==== Text provided ====

Implementing a custom monitoring stack with Nagios, InfluxDB and Grafana

At Netvlies we were using Nagios for quite some time as our monitoring stack. It was a hell of a job to maintain (let alone setting it up). Nevertheless it does its job quite well, until it just wasn’t enough. Its interface is crappy and configuration was a mess. The manual editing of config files in vim is not an inviting job to do. Furthermore we wanted to extend our monitoring stack to not just monitor hardware and middleware metrics, but application and security metrics as well. From that point of view a search began for new tools and setups. These were our requirements:

  • an app (Android/iOS) for alerting
  • possibility for writing custom checks
  • easy configuration for adding/altering checks
  • monitoring data must be accessible through API or database
  • possibility to assign alerts to someone
  • no SAAS/cloud solution. Our data is our own.

There are many, many tools, to name a few of them: Nagios, Icinga, Oculus, Sensu, New relic, Flapjack, Cabbix, Gacti, Graphite, Grafana, Kibana, … and many more. But none of them seemed to have all desired features. I realized that I needed to create a stack of different tools to meet all of the requirements. Also many tools had a sort of overlapping when comparing to each other, so I decided to split up responsibilities for the different tasks to meet the separation of concerns principle. While googling around I found this paradigm seems already be (partly) adopted by some companies (like Elastic and InfluxData). Combining their and other toolsets and looking at what I needed, a distillation to different layers was quickly made.

==== Stored records ====

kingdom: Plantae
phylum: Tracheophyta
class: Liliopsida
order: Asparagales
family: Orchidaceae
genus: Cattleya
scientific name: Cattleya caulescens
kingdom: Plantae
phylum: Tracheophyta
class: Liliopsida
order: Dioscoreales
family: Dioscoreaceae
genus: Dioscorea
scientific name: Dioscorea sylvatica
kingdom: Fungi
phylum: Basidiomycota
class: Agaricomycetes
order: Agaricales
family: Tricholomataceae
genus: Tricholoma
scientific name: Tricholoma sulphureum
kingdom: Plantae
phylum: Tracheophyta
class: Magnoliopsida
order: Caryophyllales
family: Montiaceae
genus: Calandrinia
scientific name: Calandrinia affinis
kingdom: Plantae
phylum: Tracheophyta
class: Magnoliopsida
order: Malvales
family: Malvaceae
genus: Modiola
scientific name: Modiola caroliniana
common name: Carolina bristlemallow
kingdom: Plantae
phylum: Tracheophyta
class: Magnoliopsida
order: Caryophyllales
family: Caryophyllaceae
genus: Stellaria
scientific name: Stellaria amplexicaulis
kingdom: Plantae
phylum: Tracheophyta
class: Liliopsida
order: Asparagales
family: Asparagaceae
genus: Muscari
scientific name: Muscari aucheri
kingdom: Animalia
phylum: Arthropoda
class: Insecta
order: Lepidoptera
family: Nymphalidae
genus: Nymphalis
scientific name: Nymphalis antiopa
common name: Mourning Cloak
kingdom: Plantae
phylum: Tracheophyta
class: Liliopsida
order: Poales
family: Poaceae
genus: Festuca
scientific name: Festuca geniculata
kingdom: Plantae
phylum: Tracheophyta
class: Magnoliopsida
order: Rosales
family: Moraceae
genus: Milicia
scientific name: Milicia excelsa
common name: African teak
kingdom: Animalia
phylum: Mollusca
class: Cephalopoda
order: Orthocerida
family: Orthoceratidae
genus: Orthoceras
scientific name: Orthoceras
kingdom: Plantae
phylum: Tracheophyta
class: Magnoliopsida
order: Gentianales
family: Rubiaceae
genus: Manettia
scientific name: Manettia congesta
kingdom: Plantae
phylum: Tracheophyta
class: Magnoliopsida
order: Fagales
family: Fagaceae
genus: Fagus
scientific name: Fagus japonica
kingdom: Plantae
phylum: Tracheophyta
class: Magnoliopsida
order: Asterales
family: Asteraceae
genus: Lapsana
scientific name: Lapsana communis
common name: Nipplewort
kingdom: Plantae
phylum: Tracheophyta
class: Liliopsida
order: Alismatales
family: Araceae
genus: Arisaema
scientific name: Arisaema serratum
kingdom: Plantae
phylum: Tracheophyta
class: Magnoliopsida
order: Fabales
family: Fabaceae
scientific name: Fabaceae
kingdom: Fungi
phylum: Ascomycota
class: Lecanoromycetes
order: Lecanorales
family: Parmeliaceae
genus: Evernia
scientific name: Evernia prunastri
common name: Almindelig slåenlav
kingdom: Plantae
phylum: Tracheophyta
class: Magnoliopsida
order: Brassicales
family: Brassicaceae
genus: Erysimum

====

What is being asked. Please carry on the write-up about the monitoring stack, picking up right after its final sentence. The rows above are separate from the write-up about the monitoring stack.

The response.
The monitoring stack

checks the gathering of metrics
storage plain/raw result storage
aggregation enrichment, calculation or humanizing values
view displaying the aggregated results
alerting parallel to view layer, action may be required by someone
reporting Needed for longterm decisionmaking

With this stack it’s just going to the candy store to find the best solution for each layer(s). Below is our resulting stack and some explanation in why we chose for a specific solution.

View
I quickly fell in love with the ELK stack (Elasticsearch ,Logstash, Kibana) and TICK stack (Telegraph, Influxdb, Chronograf, Kapacitor). But there is also a new kid on the block called Grafana (which is actually a fork from Kibana). If you’ve already tried Grafana yourself you won’t be needing to hear from me that it is just awesome. Grafana is an easy configurable dashboard with multiple datasources to show all kind of near-realtime metrics. Have a look at Grafana and you’ll know what I’m writing about. So the view layer was quickly chosen.

Checks and storage
We didn’t had that many time to set up a completely new stack for all of our +/- 50 servers, so I wanted to reuse the Nagios checking mechanisms through NRPE and store it’s metrics into an acceptable format. I found InfluxDB the most ideal candidate for this. It could also have been elasticsearch but InfluxDB seemed to be more suited for just metrical data, and has some default retention schemes out of the box (and i’m lazy). Furthermore Grafana has great support for InfluxDB with user friendly query editors.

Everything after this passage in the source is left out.